Brecker suffers from myelodysplastic syndrome, a form of cancer in which the bone marrow ceases to produce healthy blood cells.

He needs a bone-marrow transplant, in which blood-forming stem cells are harvested from the donor's marrow, the spongy tissue inside large bones in the body. Brecker's unhealthy stem cells must be destroyed by chemotherapy, then replaced by those of a donor.

Unlike a heart or kidney donor, a bone-marrow donor must be closely matched to the recipient, with the basic cell type nearly identical, doctors say. The donor and recipient must have 10 genetic markers in common, or the marrow is of no use.

In Brecker's case, the donor would have to be of Eastern European Jewish extraction, to match his tissue type, not his blood type, said his wife, Susan.

The need for such specificity makes finding a donor extremely difficult.

Brecker already failed to find a match among more than 5 million people on the National Marrow Donor Program Registry, his family said.

And neither his two children nor his two siblings can serve as a match, said Brecker's sister, Emily Brecker Greenberg.

"When we couldn't find a match out of millions, I told Michael, 'I know you think you're special, but you're not that special,'" Greenberg joked weakly.

Then she added, "The day I learned I couldn't be a match — oh, my God, I can't even tell you.
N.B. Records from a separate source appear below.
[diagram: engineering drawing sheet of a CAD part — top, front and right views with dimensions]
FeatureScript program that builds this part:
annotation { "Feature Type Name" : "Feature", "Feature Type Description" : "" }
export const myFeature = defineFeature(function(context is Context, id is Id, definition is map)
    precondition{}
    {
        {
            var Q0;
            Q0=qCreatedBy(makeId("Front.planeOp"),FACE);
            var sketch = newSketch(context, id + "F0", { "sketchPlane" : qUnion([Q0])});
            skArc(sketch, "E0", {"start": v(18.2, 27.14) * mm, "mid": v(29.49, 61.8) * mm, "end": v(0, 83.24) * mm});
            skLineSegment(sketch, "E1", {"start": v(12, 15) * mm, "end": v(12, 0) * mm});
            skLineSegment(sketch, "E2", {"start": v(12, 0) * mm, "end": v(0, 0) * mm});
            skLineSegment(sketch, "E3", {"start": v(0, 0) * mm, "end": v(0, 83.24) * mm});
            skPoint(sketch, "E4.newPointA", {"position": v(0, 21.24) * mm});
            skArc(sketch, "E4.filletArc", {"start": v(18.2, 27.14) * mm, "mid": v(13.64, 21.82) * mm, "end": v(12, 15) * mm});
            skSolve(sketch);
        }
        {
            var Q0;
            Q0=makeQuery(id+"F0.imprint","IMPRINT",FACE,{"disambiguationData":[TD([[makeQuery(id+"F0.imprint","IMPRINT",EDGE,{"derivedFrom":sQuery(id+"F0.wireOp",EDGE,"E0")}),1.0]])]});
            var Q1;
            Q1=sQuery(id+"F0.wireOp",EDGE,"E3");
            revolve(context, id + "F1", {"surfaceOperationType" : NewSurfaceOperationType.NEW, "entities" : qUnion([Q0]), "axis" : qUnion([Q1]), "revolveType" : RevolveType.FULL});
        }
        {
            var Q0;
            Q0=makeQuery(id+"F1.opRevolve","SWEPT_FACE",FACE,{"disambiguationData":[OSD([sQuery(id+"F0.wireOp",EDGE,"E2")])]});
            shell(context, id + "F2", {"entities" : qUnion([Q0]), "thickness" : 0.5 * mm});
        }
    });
I lost it that day. That was a bad day."

The family and Brecker's manager, Darryl Pitt, have been setting up bone-marrow testing drives to get people to become part of both the national and international marrow registries.

"Mike's thing is, if you're a Jew from Europe and you can help him, that's great, thank you," Pitt said. "But even if you're not, please get tested to help others. It's a nightmare situation: So few people are in the registries, especially minorities."

One such testing drive was held earlier this month at the Newport Jazz Festival, where more than 300 people participated, Pitt said.

"Finding a donor is like looking for a needle in a haystack," Pitt acknowledged. "But if more people get tested, we create more needles."

Brecker, who has been living with the diagnosis since October, is too weak to play these days. "I can't do anything musical, other than listen," he said.

The silence is difficult for fans and family, more used to complex and glorious sounds from the prolific jazzman, one of the world's greatest living saxophonists.

Critics praise Brecker's onstage improvisations and harmonic innovations. He is said to be one of the most studied instrumentalists in music schools.

Brecker is known, albeit indirectly, beyond the relatively small world of jazz enthusiasts.

A desired session man, Brecker has recorded and performed with Frank Sinatra, Joni Mitchell, Herbie Hancock, Paul Simon, Eric Clapton, Billy Joel, James Taylor, Steely Dan, Bruce Springsteen, Aretha Franklin, Elton John and John Lennon.

If you've listened to the radio since the 1970s, chances are good you've heard Brecker play something, somewhere.

Ask Brecker about it all, however, and he shrinks from the praise. "I honestly don't believe I'm so good," he said.

The world disagrees.

Brecker was born into an artistic family, Greenberg said. Their father, Robert, was an attorney and "phenomenal pianist"; mother Sylvia ("Ticky") was a painter.

Brother Randy, a trumpeter, joined with Brecker to form the Brecker Brothers, called one of the best jazz-rock fusion bands ever.

Greenberg, who was a piano teacher for 20 years, said her brother is too humble to boast about his artistry.

And, she added, he is too much of a fighter to give up on himself.

"He said once, 'I will barrel through this,' and that's the phrase we all picked up. We're going to find a match for him."

His wife concurred.

"Michael loves his family and the life he's created," she said. "He does not want to leave it."